July 19, 2022

Healing is a Journey, Not a Destination.

Many of us have experienced trauma in some shape or form.

As we have journeyed through life, we carry it with us, and healing from it is not a flowery journey with the yoga mat, crystals, or meditation. It is difficult to face parts of the self that haven’t experienced love or compassion. Many of us grew up with distorted ideas of the self and relationships, and our traumas manifested themselves through behaviours of survival and protection. Even becoming aware of the patterns is enlightening, but change is not a straightforward case of “I love myself” and that’s it.

Of course, part of healing is letting go of the emotions and habits which no longer serve us. But by no means should it be neglecting or forgetting what happened. One will always remember what happened 5 years later, 10 years later, or 20 years later even. Maybe some of the wounds will be prevalent throughout our lives, and maybe our demons will often visit, but does this mean you’ve not healed if the memories and feelings arise from time to time?

No, it doesn’t! Is there such a thing as “I have healed?”

When you have been coping and surviving for most of your life, it won’t take just a day or month to let go of it all—it is a journey. And regardless of your spiritual beliefs, life will present itself in a manner that may often trigger such wounds. It doesn’t mean the universe is out to get you. Life isn’t always sunshine and rainbows.

Healing is a journey, not a destination—just like creating new habits, a new lifestyle, and new relationships take time and personal growth. One must go through the motions in all seasons for the fruits of their labour to be produced.

Despite what the self-help industry would have us believe, the journey of life is not a straight line.
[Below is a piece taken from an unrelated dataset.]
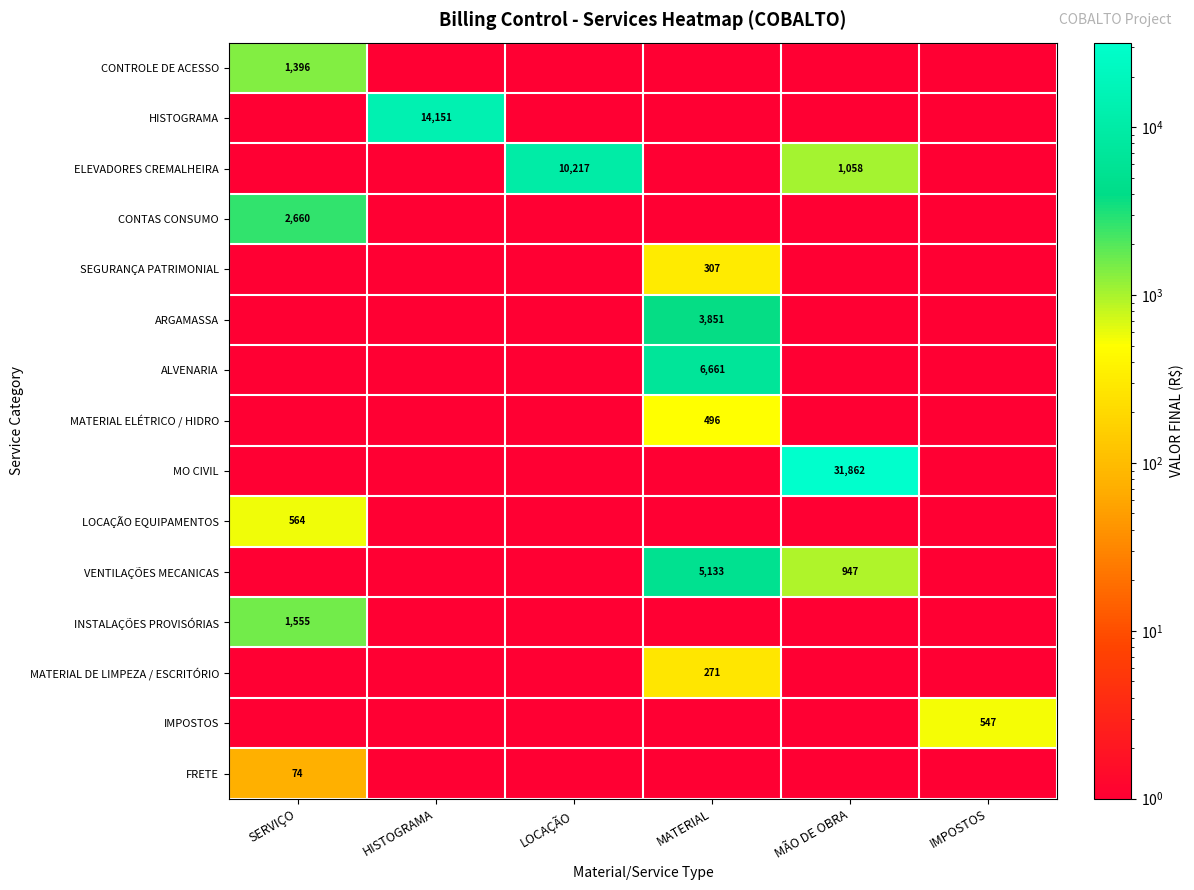

The ARGAMASSA series shows 1555.1 at MATERIAL. True or false?

False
For example, many of us hold the trauma of not being understood, seen, heard, or witnessed. Part of healing is engaging in meaningful relationships that give space to our hearts. However, that takes time, and not everyone will want to give us that space. Regardless of our awareness of this, it can be triggering, and old wounds can rise to the surface, despite how long you have been working through old patterns and emotions. Now, this doesn’t mean it is all doom and gloom. The point is, triggers may arise from time to time, but our management of them can improve. Then, we can lead with meeting our needs and inviting those we love to meet them with us.

I have felt “not good enough” since I was a child. As a child who was emotionally abandoned, it has left me with this scar, which, at 23 years old, I still feel at times. The difference is there is an awareness now that my sense of self does not have to be attached to this feeling. However, despite the many affirmations I tell myself, the nurturing relationships in my life, and the change of behaviours, the “not good enough” feeling still arises. Recently, I realised this is a part of me that has not faced love for a long time, and the journey of returning to love is lifelong. Now, I don’t advocate for holding onto these emotions, but journeying through them and letting go of them is a process and the time is unknown—it requires intentional and conscious journeying through them.
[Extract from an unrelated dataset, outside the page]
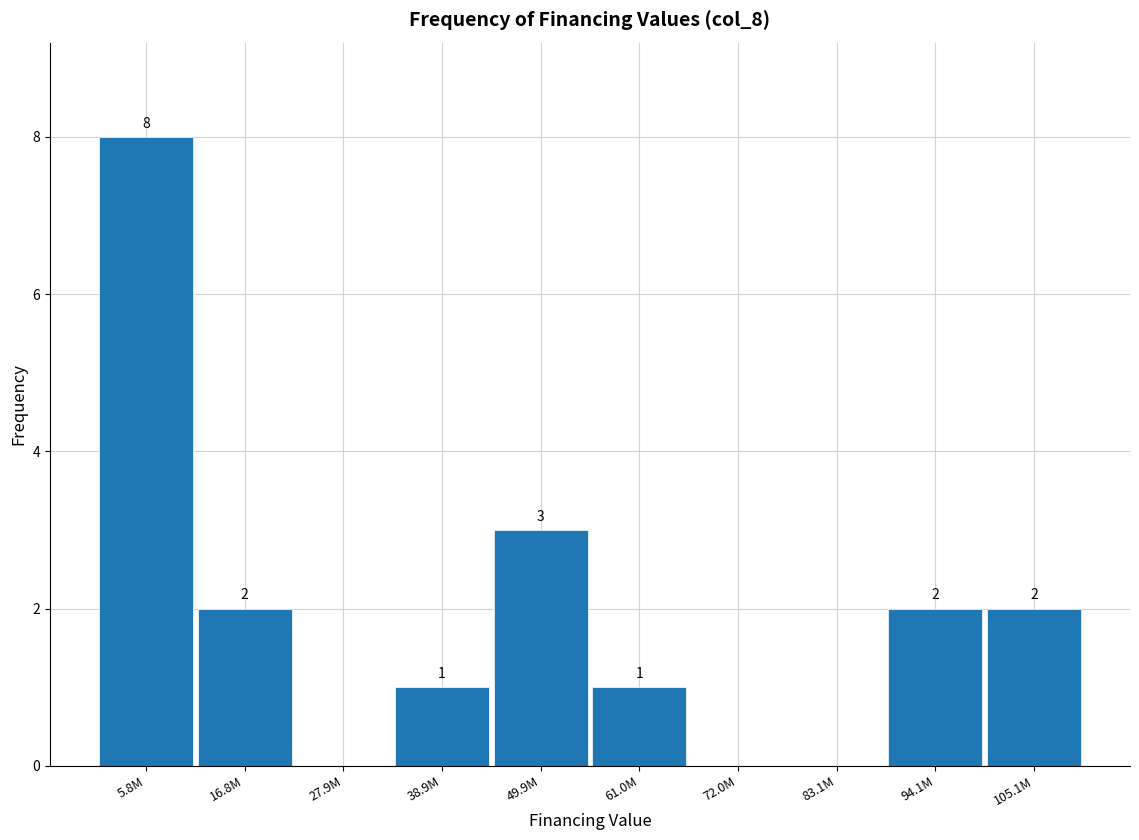

Reading left to right, what are all the values shown in this chart?

5.8M=8	16.8M=2	27.9M=0	38.9M=1	49.9M=3	61.0M=1	72.0M=0	83.1M=0	94.1M=2	105.1M=2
Often, traumas can make us ask, “Is there something wrong with me?” But what if I told you traumas are a natural part of life? I think everyone has experienced trauma to some extent and no one has figured it out—we are all just trying our best to figure out what heals us.

I realised that I’ve been trying to “arrive,” meaning I was thinking to have healed is a destination that no longer requires me to journey. Thus, I wanted the feelings to go away immediately and not come back. But there is a beauty to these sorrows and traumas. There is knowledge gained through them: the wisdom of knowing more about ourselves, and what we want from our lives.

It’s good to set goals and have an idea of where we are headed, but the future is unknown—where you will be, the state you will be in, the feelings and thoughts you’ll experience in an hour, a day, a month, or a year—all unknown. All that exists is the now, this moment. What do you choose to do?

It is a wild and mysterious journey, so be easy on yourself. There is no destination you are supposed to have reached. You are where you are supposed to be, and when you look back, you’ll realise every step leads to the next, no matter how beautiful or ugly it was.